I have checked your articles. Great work! and I wanted to thank you for the tips you provide us with.
Now I need your advise on something-related to orchids of course.
The thing is that more than a year and a half ago I bought two orchid plants (Phaleonopsis) from a flower shop in St Petersburg, Russia.
They were already with flowers so I enjoyed them until after they fell off and then start to notice that the plants after blooming started dying off. One of then definitely dried out. The second one I kind of revived, after repotting (but never change the compost which came with the plant, applying some natural fertilizers for 4 months. My work was rewarded this year – some months ago – when it started developing 1 stem.

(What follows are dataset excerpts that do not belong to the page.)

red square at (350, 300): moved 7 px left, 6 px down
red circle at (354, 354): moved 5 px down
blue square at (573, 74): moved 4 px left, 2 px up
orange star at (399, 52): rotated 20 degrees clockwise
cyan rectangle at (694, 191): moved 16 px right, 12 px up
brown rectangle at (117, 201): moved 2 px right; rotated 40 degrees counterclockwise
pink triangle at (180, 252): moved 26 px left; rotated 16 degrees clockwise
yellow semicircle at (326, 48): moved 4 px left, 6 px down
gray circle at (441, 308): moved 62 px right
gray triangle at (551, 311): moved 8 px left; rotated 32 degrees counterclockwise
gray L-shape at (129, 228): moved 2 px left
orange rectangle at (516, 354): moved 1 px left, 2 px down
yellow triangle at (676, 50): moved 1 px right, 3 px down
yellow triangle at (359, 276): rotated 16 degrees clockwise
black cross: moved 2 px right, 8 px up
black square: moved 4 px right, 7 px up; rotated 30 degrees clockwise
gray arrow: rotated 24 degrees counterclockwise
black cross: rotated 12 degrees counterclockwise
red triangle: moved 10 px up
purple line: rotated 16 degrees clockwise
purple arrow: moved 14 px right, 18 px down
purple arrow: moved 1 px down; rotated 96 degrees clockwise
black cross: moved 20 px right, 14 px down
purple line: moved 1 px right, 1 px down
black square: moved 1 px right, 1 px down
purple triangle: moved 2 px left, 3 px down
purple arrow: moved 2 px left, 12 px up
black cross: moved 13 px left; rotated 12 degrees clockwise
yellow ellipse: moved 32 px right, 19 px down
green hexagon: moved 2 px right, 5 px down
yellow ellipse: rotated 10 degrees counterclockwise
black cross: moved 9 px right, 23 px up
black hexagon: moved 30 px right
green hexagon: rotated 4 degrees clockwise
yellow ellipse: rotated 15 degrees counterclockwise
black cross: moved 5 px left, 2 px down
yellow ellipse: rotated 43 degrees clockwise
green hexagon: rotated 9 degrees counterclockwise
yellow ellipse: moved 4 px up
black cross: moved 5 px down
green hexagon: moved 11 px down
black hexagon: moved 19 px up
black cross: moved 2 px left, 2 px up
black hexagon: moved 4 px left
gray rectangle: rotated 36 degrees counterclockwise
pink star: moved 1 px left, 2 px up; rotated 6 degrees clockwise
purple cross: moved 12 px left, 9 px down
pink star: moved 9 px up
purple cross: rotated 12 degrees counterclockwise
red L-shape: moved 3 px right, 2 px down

Nowadays the plant I have has 6 large and 1 small leaf + one small plant with already 4 small leaves (I have read that it’s called KEIKI- a vegetative form of orchid propagation); 2 stems, 10 unopened flowers.
I am very fond of my plant and I am really concerned because: 1st I noticed the roots were rotted and the question is: Do I have to replant it? i’ve read it’s not recommendable…:( ; 2nd, the flowers instead of opening are acquiring the color they are supposed to take when open and mature, but then I see with terror that they are drying off. What should I do? Is there any way to see at least of open.
I live in Russia, so, weather conditions differ from my sunny Cuba where I had 4 types of orchids in my yard. Could you please help me solve this out?